↓

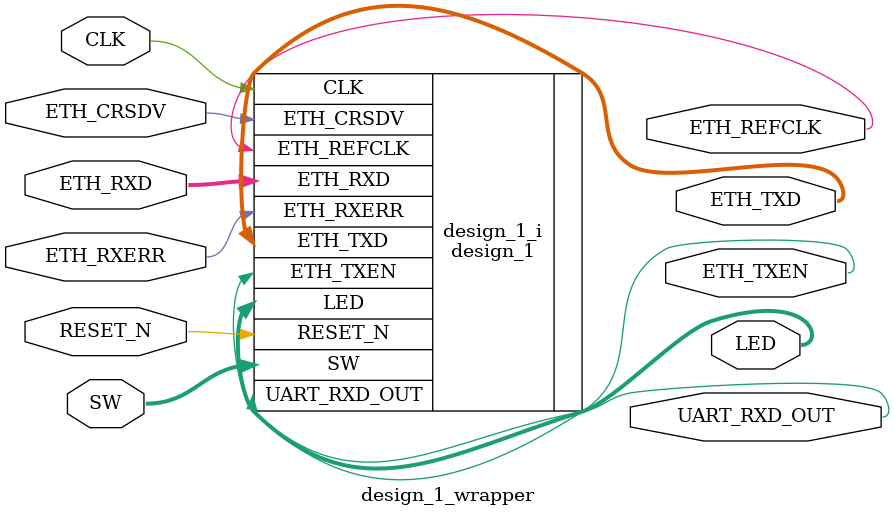
<source format=v>
`timescale 1 ps / 1 ps

module design_1_wrapper
   (CLK,
    ETH_CRSDV,
    ETH_REFCLK,
    ETH_RXD,
    ETH_RXERR,
    ETH_TXD,
    ETH_TXEN,
    LED,
    RESET_N,
    SW,
    UART_RXD_OUT);
  input CLK;
  input ETH_CRSDV;
  output ETH_REFCLK;
  input [1:0]ETH_RXD;
  input ETH_RXERR;
  output [1:0]ETH_TXD;
  output ETH_TXEN;
  output [15:0]LED;
  input RESET_N;
  input [15:0]SW;
  output UART_RXD_OUT;

  wire CLK;
  wire ETH_CRSDV;
  wire ETH_REFCLK;
  wire [1:0]ETH_RXD;
  wire ETH_RXERR;
  wire [1:0]ETH_TXD;
  wire ETH_TXEN;
  wire [15:0]LED;
  wire RESET_N;
  wire [15:0]SW;
  wire UART_RXD_OUT;

  design_1 design_1_i
       (.CLK(CLK),
        .ETH_CRSDV(ETH_CRSDV),
        .ETH_REFCLK(ETH_REFCLK),
        .ETH_RXD(ETH_RXD),
        .ETH_RXERR(ETH_RXERR),
        .ETH_TXD(ETH_TXD),
        .ETH_TXEN(ETH_TXEN),
        .LED(LED),
        .RESET_N(RESET_N),
        .SW(SW),
        .UART_RXD_OUT(UART_RXD_OUT));
endmodule

</source>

↑

Your answer should be a single number: how many lines of the material above include "output".

5